(Transcribed page text)
----
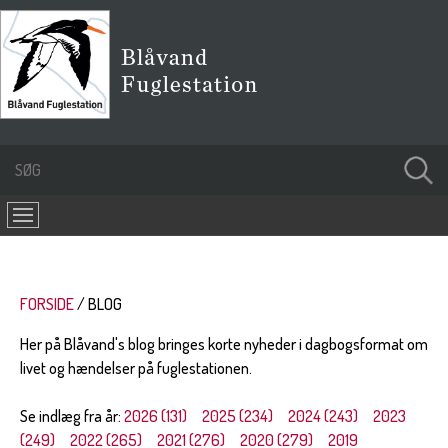
FORSIDE
BLOG
Her på Blåvand's blog bringes korte nyheder i dagbogsformat om
livet og hændelser på fuglestationen.
Se indlæg fra år:
2026 (131)
2025 (234)
2024 (243)
2023
(249)
2022 (265)
2021 (276)
2020 (279)
2019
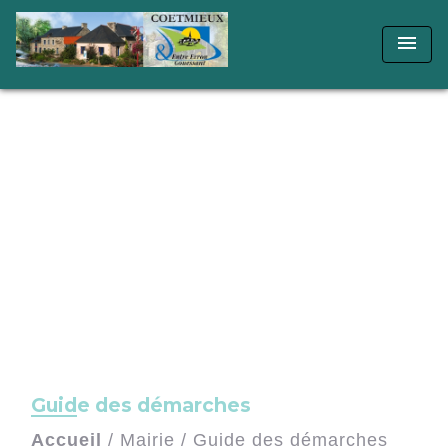
menu
Guide des démarches
Accueil
/
Mairie
/
Guide des démarches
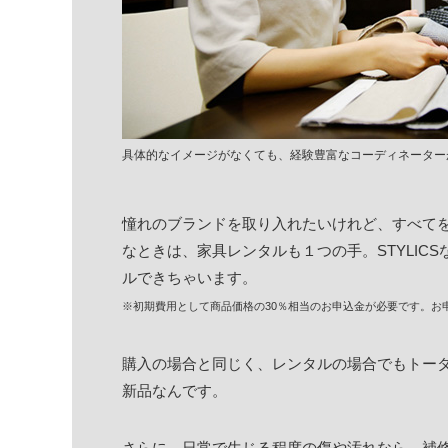
具体的なイメージがなくても、経験豊富なコーディネーター
憧れのブランドを取り入れたいけれど、すべて
なときは、家具レンタルも１つの手。STYLIC
ルできちゃいます。
※初期費用として商品価格の30％相当のお申込金が必要です。お
購入の場合と同じく、レンタルの場合でもトー
新品なんです。
さらに、日常で生じる程度の傷や汚れなら、補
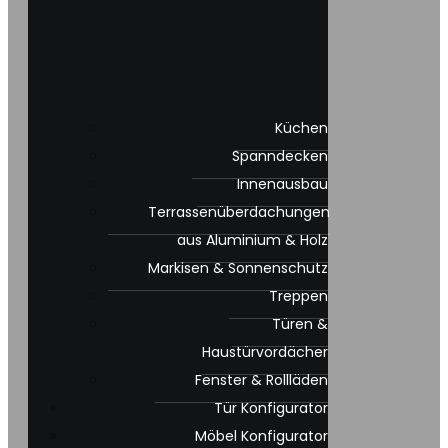
Küchen
Spanndecken
Innenausbau
Terrassenüberdachungen
aus Aluminium & Holz
Markisen & Sonnenschutz
Treppen
Türen &
Haustürvordächer
Fenster & Rollläden
Tür Konfigurator
Möbel Konfigurator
----
▶ _Activity_: Print the stretch of the records from the line containing "具体的なイメージがなくても、経験豊富なコーディネーター" through the line containing "さらに、日常で生じる程度の傷や汚れなら、補", both included, without changing anything.

▶ _Answer for this exercise_:
具体的なイメージがなくても、経験豊富なコーディネーター
憧れのブランドを取り入れたいけれど、すべて
なときは、家具レンタルも１つの手。STYLIC
ルできちゃいます。
※初期費用として商品価格の30％相当のお申込金が必要です。お
購入の場合と同じく、レンタルの場合でもトー
新品なんです。
さらに、日常で生じる程度の傷や汚れなら、補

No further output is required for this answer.